中・近世神仏関係文献資料調査
- 調査日時:
平成19(2007)年10月24日から28日
- 調査地:
高野山大学図書館(和歌山県伊都郡高野町)
- 参加者:
太田直之
加瀬直弥
新井大祐
大東敬明
- 調査の目的:
本調査は、センターの研究事業『「國學院の史料と神道」-「『神道』に対する歴史的認識の研究」』に関する調査である。
「神道」の歴史を考える上で、とくに近世以前の仏教との関係を解明することは重要な課題である。
そのような仏教と密な関係を持った神道説の一つであり、真言密教との交渉の上で成立したいわゆる「両部神道」の存在は、夙に多大な関心の寄せられてきた問題であり、これまで久保田収、大山公淳といった先学らが、高野山に収蔵されてきた関連文献資料をもとに研究を進めてきた。

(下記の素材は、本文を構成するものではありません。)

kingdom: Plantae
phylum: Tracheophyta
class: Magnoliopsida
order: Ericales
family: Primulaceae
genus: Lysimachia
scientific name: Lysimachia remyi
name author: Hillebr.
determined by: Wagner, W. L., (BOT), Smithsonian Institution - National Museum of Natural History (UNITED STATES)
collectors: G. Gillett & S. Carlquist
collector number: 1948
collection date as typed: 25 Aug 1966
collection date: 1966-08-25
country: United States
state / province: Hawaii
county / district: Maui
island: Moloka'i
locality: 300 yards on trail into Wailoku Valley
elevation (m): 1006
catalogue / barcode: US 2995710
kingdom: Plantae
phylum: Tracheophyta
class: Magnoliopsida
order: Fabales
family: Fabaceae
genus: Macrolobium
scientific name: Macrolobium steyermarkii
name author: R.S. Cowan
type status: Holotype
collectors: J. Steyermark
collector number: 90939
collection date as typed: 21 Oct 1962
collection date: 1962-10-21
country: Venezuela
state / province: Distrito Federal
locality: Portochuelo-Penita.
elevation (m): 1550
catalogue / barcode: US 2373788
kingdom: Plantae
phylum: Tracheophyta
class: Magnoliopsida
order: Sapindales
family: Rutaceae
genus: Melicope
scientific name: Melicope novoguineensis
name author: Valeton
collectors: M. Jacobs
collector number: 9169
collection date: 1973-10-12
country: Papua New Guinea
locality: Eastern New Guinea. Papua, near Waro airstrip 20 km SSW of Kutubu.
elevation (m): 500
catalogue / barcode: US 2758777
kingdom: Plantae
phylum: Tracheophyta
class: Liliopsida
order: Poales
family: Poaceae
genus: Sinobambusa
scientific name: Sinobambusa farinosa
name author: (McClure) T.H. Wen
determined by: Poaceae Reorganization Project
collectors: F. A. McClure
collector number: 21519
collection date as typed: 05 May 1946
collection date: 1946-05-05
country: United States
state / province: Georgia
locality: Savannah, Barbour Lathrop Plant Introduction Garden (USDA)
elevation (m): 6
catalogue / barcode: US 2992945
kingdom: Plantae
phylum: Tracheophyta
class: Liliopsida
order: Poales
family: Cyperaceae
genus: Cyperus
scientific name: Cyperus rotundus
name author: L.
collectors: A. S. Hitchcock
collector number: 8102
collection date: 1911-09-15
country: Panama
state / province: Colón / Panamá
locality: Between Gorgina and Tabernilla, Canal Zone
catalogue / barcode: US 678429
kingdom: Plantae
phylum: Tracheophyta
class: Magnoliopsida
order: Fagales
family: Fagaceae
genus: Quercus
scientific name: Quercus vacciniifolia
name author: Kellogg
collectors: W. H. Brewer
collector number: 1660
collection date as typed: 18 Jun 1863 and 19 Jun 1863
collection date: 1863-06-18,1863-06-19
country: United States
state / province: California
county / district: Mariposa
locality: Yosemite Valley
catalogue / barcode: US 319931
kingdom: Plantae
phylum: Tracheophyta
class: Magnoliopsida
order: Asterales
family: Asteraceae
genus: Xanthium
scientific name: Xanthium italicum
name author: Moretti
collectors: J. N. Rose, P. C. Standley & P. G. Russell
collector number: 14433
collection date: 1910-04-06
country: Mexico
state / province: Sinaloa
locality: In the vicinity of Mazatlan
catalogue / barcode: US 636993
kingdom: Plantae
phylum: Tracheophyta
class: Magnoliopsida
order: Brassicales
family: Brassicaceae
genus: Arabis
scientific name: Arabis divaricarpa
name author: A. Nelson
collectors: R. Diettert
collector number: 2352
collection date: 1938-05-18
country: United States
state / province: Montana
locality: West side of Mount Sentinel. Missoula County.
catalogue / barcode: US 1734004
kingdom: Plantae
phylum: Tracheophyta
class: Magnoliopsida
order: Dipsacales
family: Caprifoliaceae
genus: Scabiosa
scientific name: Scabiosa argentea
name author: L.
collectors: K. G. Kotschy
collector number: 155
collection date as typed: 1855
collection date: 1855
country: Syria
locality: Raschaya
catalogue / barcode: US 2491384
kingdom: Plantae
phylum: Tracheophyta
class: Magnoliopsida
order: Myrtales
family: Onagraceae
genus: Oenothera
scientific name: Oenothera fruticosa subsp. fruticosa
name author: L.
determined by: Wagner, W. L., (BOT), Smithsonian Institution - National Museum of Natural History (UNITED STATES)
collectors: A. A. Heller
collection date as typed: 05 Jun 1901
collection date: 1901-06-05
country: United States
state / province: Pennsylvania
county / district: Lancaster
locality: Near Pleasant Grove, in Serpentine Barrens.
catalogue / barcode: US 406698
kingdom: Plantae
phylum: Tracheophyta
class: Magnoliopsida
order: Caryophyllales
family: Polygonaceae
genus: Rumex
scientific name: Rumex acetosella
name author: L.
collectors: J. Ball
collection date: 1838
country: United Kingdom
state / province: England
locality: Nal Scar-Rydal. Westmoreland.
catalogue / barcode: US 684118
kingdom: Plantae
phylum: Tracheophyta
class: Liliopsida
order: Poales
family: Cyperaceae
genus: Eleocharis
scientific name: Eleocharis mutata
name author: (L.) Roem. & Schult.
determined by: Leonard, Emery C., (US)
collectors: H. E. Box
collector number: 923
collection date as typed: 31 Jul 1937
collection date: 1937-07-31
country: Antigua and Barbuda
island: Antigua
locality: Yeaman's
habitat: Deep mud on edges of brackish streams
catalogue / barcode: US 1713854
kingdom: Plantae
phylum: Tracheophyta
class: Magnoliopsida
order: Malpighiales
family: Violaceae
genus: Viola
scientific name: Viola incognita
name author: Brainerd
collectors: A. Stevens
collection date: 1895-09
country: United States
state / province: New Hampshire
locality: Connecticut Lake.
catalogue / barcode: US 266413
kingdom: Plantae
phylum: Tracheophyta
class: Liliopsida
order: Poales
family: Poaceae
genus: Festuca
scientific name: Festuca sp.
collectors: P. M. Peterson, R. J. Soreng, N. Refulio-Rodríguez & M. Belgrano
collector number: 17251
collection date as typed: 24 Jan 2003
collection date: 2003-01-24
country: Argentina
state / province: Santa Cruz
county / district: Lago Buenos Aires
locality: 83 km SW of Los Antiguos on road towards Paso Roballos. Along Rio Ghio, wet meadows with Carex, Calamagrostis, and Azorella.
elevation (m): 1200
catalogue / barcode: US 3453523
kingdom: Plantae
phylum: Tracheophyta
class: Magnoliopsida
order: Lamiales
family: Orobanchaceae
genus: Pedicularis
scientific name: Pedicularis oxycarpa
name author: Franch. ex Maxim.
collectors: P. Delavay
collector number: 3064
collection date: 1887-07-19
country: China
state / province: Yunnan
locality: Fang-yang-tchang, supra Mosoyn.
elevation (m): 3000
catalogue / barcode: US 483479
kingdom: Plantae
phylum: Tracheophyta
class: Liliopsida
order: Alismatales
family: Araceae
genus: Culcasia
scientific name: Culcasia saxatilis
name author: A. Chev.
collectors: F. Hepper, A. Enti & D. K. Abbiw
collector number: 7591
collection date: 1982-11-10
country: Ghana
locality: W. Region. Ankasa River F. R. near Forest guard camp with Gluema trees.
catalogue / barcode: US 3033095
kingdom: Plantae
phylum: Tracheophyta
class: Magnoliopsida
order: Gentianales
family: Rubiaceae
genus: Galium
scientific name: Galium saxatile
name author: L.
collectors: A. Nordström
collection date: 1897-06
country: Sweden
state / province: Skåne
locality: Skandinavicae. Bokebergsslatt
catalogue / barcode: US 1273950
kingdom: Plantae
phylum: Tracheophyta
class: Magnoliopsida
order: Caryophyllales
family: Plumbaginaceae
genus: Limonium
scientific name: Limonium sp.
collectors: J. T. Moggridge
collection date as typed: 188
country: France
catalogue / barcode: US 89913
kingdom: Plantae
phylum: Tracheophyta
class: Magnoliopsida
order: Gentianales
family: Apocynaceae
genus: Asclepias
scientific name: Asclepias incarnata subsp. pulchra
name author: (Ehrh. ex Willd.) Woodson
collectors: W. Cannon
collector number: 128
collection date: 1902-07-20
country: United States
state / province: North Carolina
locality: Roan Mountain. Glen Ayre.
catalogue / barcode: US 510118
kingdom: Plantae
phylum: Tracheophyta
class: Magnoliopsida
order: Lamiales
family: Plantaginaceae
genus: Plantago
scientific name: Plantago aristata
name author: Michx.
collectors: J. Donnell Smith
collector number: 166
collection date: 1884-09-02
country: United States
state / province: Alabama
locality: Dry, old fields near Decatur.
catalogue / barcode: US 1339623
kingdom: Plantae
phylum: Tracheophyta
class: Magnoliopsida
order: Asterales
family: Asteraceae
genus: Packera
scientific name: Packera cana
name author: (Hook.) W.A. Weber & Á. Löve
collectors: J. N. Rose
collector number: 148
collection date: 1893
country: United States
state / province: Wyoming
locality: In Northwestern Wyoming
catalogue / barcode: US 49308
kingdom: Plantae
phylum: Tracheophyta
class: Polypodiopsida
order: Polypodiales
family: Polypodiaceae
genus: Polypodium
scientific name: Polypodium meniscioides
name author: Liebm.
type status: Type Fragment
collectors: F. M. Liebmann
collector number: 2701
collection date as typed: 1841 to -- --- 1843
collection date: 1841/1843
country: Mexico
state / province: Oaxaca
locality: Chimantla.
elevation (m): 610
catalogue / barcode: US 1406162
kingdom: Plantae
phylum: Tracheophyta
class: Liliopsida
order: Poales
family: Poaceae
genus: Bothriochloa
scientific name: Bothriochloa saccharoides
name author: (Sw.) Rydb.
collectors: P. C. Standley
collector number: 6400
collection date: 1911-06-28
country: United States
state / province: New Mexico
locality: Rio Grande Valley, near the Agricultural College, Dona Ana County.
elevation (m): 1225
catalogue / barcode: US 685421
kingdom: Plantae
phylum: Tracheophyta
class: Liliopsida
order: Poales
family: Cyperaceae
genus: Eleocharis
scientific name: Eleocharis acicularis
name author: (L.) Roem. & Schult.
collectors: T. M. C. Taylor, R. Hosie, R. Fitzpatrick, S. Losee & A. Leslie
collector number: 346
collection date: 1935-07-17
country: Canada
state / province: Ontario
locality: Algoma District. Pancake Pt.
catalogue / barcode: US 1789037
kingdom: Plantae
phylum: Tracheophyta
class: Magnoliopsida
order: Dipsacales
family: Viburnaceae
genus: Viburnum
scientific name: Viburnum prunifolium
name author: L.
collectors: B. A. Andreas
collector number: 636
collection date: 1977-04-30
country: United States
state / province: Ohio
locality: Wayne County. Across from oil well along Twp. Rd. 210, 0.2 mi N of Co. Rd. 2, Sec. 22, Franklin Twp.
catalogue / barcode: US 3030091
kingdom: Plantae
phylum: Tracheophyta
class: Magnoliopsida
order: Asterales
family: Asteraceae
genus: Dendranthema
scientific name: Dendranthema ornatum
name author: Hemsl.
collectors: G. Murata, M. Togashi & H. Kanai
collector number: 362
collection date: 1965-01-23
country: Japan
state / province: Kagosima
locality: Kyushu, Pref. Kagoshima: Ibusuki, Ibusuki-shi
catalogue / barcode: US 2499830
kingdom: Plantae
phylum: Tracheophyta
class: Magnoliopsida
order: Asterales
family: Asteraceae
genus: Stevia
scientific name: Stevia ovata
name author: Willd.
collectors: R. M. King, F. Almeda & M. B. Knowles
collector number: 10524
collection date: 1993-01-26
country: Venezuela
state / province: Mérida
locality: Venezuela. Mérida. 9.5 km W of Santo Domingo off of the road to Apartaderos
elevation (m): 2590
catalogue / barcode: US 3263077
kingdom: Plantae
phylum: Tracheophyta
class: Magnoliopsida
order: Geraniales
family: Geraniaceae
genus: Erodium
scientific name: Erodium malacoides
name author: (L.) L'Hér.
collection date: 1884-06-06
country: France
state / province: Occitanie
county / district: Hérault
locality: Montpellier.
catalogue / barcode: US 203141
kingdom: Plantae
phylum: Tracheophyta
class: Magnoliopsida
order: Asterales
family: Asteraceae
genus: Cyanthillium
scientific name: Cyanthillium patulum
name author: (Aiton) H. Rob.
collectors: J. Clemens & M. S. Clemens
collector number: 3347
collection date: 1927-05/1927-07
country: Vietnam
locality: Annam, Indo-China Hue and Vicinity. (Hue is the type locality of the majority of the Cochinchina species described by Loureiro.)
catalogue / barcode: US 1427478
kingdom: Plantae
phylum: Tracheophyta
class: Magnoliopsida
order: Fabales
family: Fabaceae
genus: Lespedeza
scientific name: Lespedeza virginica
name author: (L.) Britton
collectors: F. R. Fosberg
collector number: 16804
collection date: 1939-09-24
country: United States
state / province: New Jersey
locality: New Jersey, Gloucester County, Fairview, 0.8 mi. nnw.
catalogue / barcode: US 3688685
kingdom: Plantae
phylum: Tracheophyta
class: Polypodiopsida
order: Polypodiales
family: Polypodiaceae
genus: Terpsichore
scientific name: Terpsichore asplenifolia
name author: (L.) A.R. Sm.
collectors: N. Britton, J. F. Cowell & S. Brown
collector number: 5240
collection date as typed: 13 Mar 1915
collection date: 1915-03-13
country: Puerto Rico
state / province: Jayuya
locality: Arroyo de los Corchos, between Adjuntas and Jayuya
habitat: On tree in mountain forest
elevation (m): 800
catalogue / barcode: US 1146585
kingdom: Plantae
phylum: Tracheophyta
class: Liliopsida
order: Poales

しかし、先学が見出され、紹介された文献資料については未だその目録等の公刊がなされていない。従って、中・近世の神仏関係の解明のためには、その所在と現状を把握し、全貌を知ることが重要と考え、それらの資料を一括して収蔵する当該図書館における収蔵資料調査を行うこととした。
- 調査の概要と今後の展望:
同館の分類における「神道」や「密教神道」などを中心に所蔵目録カードの調査と情報収集に努め、その概ねを収めることが出来た。
また、それらのうち、特に本学図書館所蔵資料と関係を持つと考えられる資料数点についてもあわせて調査を行なうことが出来た。
今後は、収集した情報の整理・体系化と、それを元にさらなる資料調査を行い、先学による研究成果との照会や本学所蔵の「両部神道」関係資料との詳細な比較を行なうなど、より具体的な研究を進める。
そして、それらの作業を通し、中・近世に、神道がいかに仏教教義へと受容され展開していったか、ひいては中・近世の「神道」がどのような思想的意味を持つものであったかを解明していく。
- 附記
本調査にあたり、高野山大学図書館より格別のご協力を賜った。
また、遍照光院住職・酒井道淳師より高野山の歴史についてご教授いただいた。